The most important sound comes from the unseen kitchen. It's the clang of woks, the clamor of steel-on-steel, the sizzle of something being quickly seared over a high-BTU burner. These would be their saltados, the beautiful bastard child of Chinese technique and Incan ingredients consisting of meat, red onions, tomato wedges, cilantro and crispy French fries all wok-tossed with garlic, soy sauce and a whiff of cumin. It's what everyone who comes to La Pollada orders the first time around, and you should, too. La Pollada's saltado possesses the requisite smoky wok imprint and comes served with a scrumptious dome of steamed rice redolent of chicken. The saltado exists in only two varieties here: either with strips of steak, or with chicken for a dollar less. Both are part of a current special that tops out at $9.50 and includes a bowl of homemade aguadito, a rice-and-chicken soup flavored with pulverized cilantro that's worth the sticker price.

Also on special right now: tallarines that feature linguine stir-fried with the saltado ingredients, coated in the same wok-forged alchemy that transforms the warmth of cumin and the umami of soy sauce into the best chow mein you've never had. The tallarines are, by the way, the most popular dish at La Pollada. You see table after table of people twirling the noodles up with a fork as though it were Saturday-night spaghetti at the Olive Garden. The dish is even more in demand than the pollada, the restaurant's signature $6.99 plate of a flattened chicken filet brushed with a spicy glaze akin to enchilada red sauce and served with rice, a shredded lettuce salad and the cheese-sauce-smothered boiled potatoes the Peruvians call papa huancaina.

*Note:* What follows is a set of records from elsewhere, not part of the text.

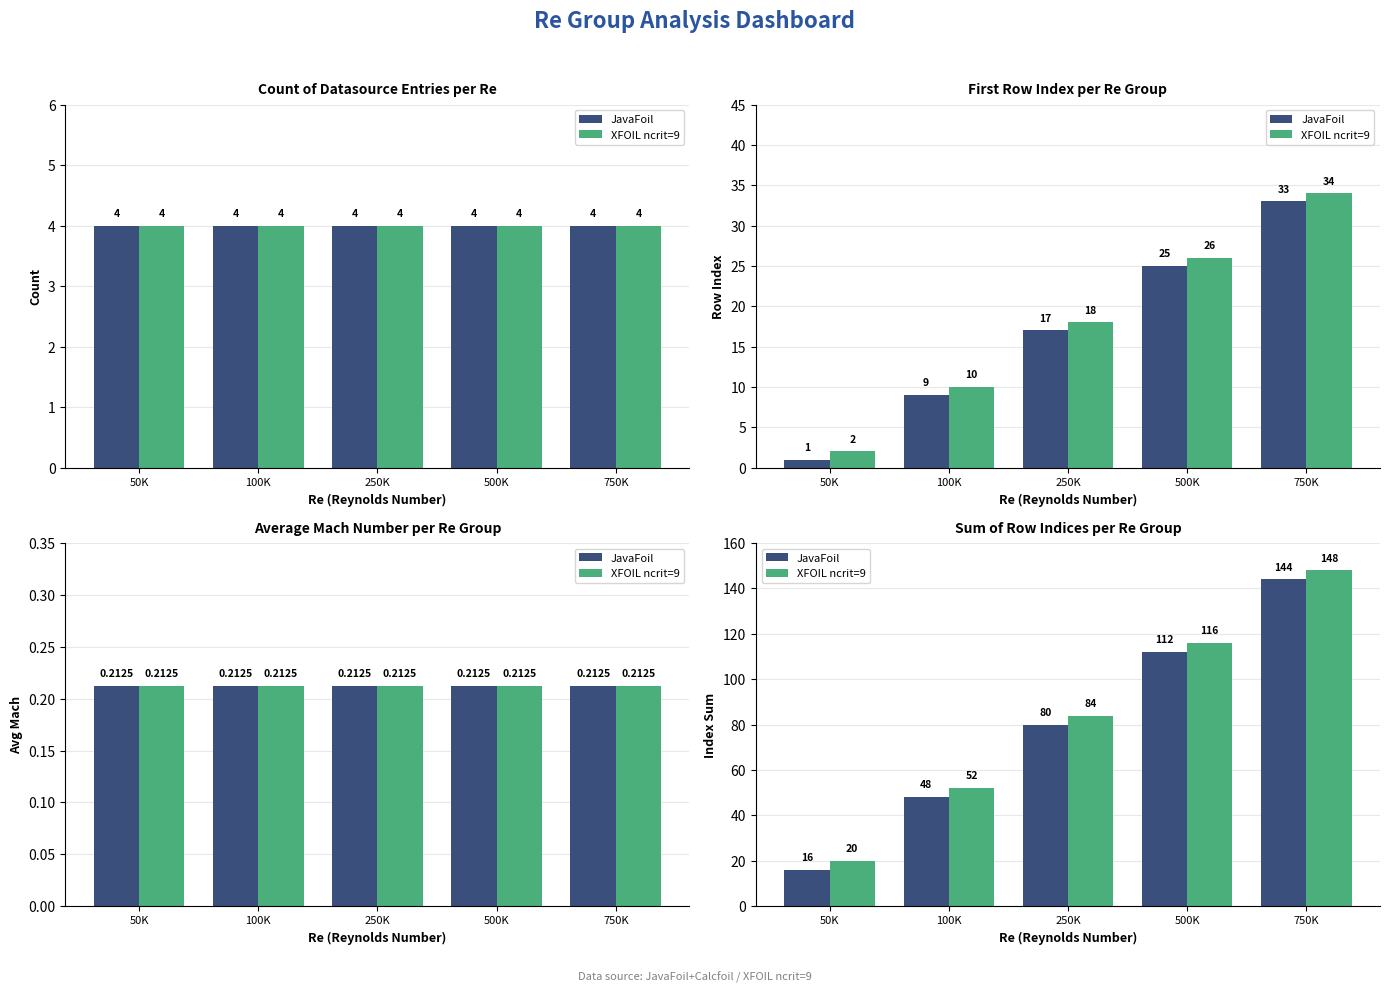

What is the label of the 5th bar from the right?

50K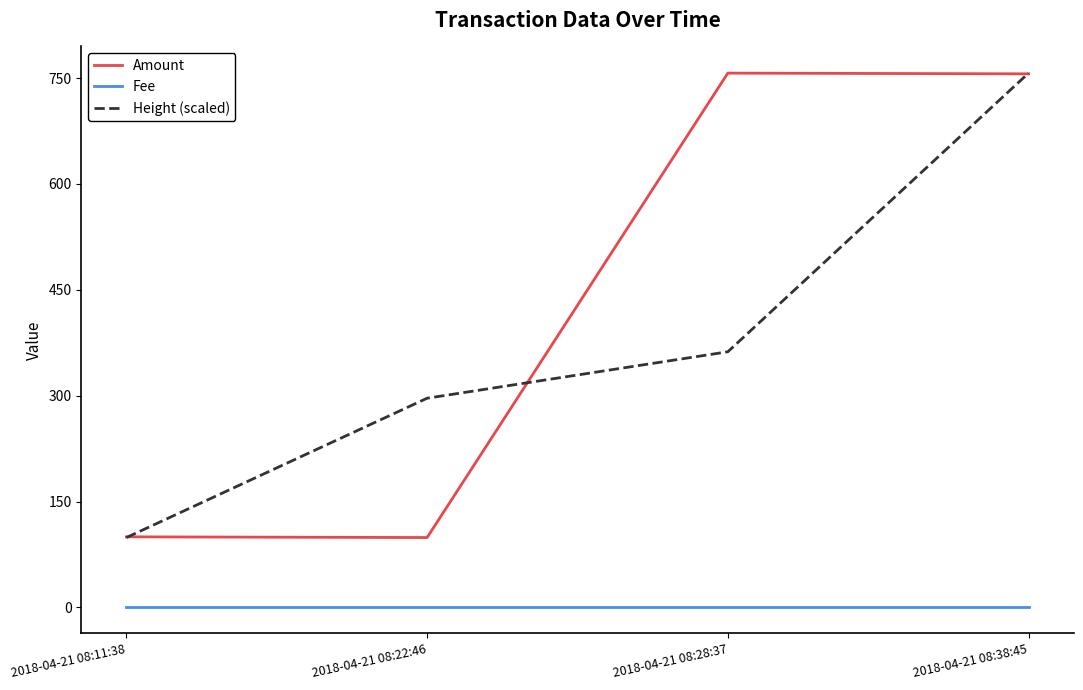

Between 2018-04-21 08:11:38 and 2018-04-21 08:38:45, which series saw the biggest shift?

Height (scaled)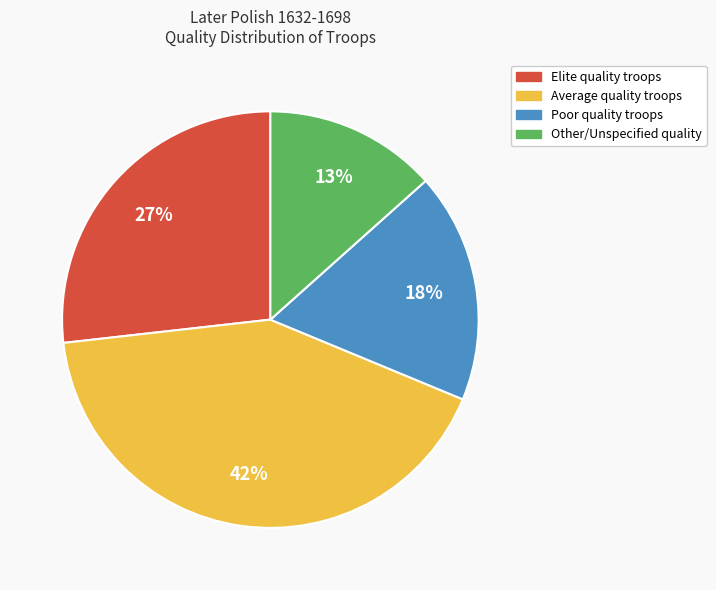

Which category has the biggest portion of the pie?

Average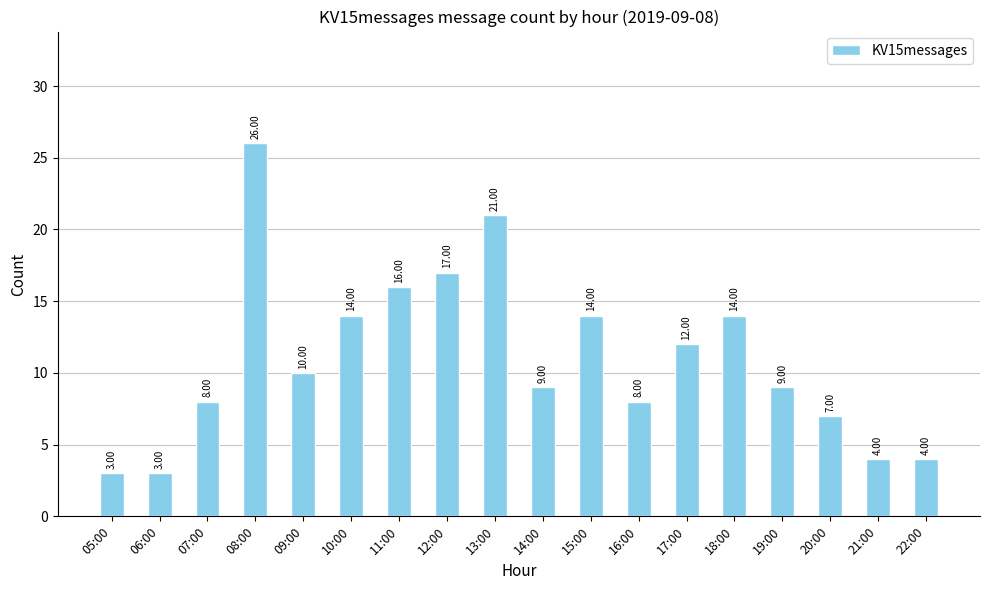

Are the bars grouped side by side (vs. stacked)?

No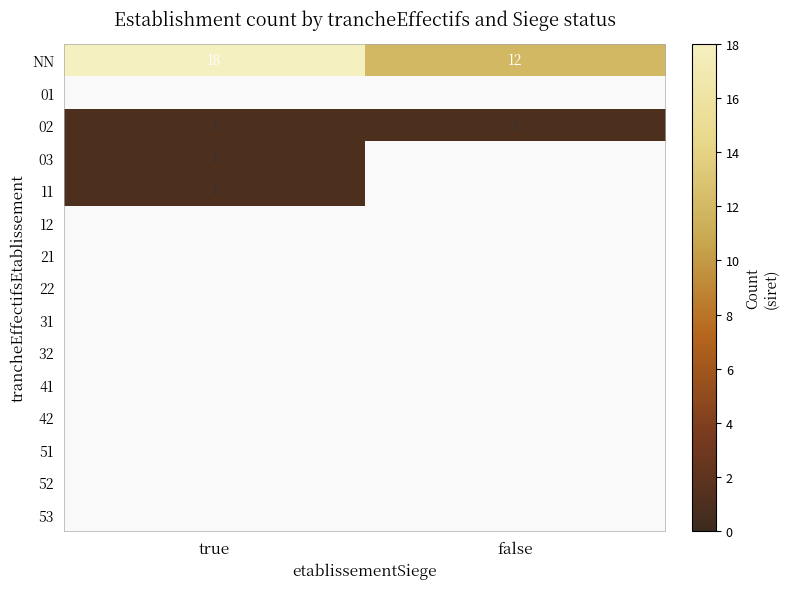

At how many categories does at least one series exceed 16?

1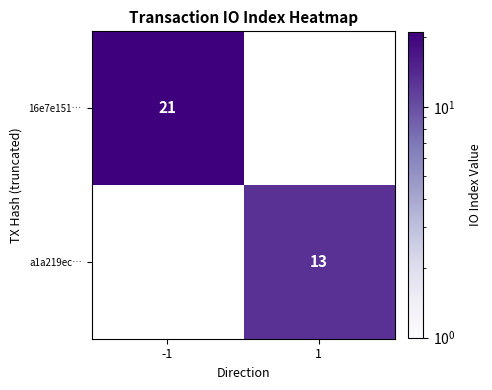

Count the number of categories in the chart.

2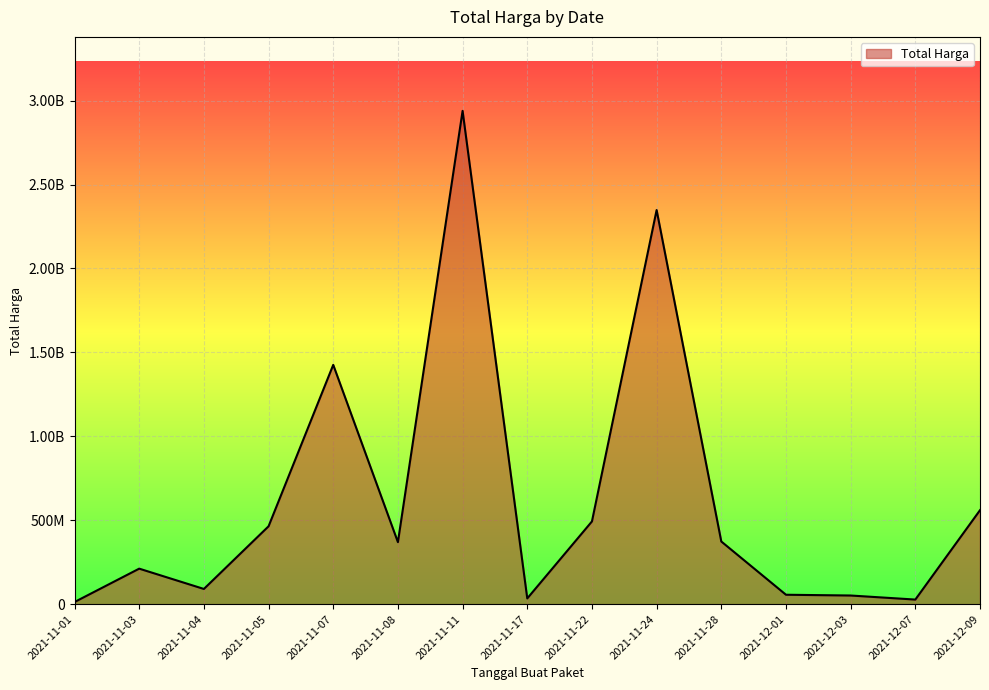

At which category does the chart reach its peak across all series?

2021-11-11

In fact, it's rare for anyone to flip the single sheet menu and explore the regularly priced entrées on the other side. But you must. The chaufa here–Chinese fried rice as seen through a Peruvian lens–is wonderful. Interlaced with egg and cooked with either chicken or seafood, the rice exists as fried rice always should: each grain separate and slicked with flavor but never oily. One order of chaufa easily feeds two, but so do the soups. Between the chupe de camarones and the parihuela, choose the chupe, a concoction that eats like at least three meals because it includes rice, large chewy kernels of choclo, about 20 shrimp, and a whole egg cracked into it. It's all drowned in a thick, orange-hued broth made by extracting all the sweet goodness of the shells and enriching it with milk and cheese. Though the consistency lies somewhere between Thai tom kha gai and lobster bisque, this soup is all Peruvian.

Save the bistec a lo pobre, a massive plate of fries, rice, fried plantains and a butter-soft garlic-marinated steak for your third visit. Then try the exceeding great ceviche de pescado that comes with a whole fried yucca log and a hunk of sweet potato on your fourth trip. For your fifth trek, bring at least four friends to help you scale the jalea, an Andean mountain range of fried seafood. Then, tell them, as I told mine, that there was once a great Peruvian restaurant legacy here on Euclid Street, and it begins again here, with La Pollada.